One of the incredibly great accomplishments of the settlement reached by state Attorneys General in their massive lawsuit against Big Tobacco (recently highlighted in CJ&D’s new report) was the disbanding of the Council for Tobacco Research, which wasn’t really a research council at all but rather “worked at ‘promoting cigarettes.’”
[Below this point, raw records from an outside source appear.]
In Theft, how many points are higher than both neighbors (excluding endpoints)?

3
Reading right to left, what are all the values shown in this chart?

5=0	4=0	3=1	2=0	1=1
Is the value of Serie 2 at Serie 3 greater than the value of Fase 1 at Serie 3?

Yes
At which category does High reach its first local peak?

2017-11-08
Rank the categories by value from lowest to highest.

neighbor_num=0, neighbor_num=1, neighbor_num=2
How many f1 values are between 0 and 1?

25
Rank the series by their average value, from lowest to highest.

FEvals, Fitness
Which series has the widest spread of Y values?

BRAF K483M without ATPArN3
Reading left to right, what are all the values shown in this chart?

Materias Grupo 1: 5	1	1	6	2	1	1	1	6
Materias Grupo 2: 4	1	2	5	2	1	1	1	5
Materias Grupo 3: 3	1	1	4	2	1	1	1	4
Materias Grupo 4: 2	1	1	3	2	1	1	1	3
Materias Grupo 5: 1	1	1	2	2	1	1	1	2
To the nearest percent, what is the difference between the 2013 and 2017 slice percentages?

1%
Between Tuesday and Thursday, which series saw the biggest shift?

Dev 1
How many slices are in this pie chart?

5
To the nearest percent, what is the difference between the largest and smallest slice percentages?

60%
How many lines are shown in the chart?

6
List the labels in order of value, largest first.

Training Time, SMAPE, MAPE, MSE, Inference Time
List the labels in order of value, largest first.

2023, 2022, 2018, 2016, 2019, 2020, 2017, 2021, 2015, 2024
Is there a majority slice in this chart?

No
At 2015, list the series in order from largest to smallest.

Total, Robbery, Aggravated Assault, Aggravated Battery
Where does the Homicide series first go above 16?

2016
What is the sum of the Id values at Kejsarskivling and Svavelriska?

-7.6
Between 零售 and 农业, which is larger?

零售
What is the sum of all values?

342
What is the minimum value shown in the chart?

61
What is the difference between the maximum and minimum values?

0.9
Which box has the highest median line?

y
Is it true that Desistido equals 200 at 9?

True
Well, now it seems Big Tobacco has a new group – the Weill Cornell Medical College! Weill took money from a foundation funded by Ligget Group (which makes cigarettes like Liggett Select, Eve, Grand Prix, Quest and Pyramid) to sponsor a research project that (no surprise), ended up “jolt[ing] the cancer world” by “saying that 80 percent of lung cancer deaths could be prevented through widespread use of CT scans." According to the New York Times, today:
Time for another lawsuit?Dr. Jerome Kassirer, a former editor of The New England Journal of Medicine and the author of a book about conflicts of interest, said he believed that Weill Cornell had created the foundation to hide its receipt of money from a cigarette company. “You have to ask yourself the question, ‘Why did the tobacco company want to support her research?’ ” Dr. Kassirer said. “They want to show that lung cancer is not so bad as everybody thinks because screening can save people; and that’s outrageous.”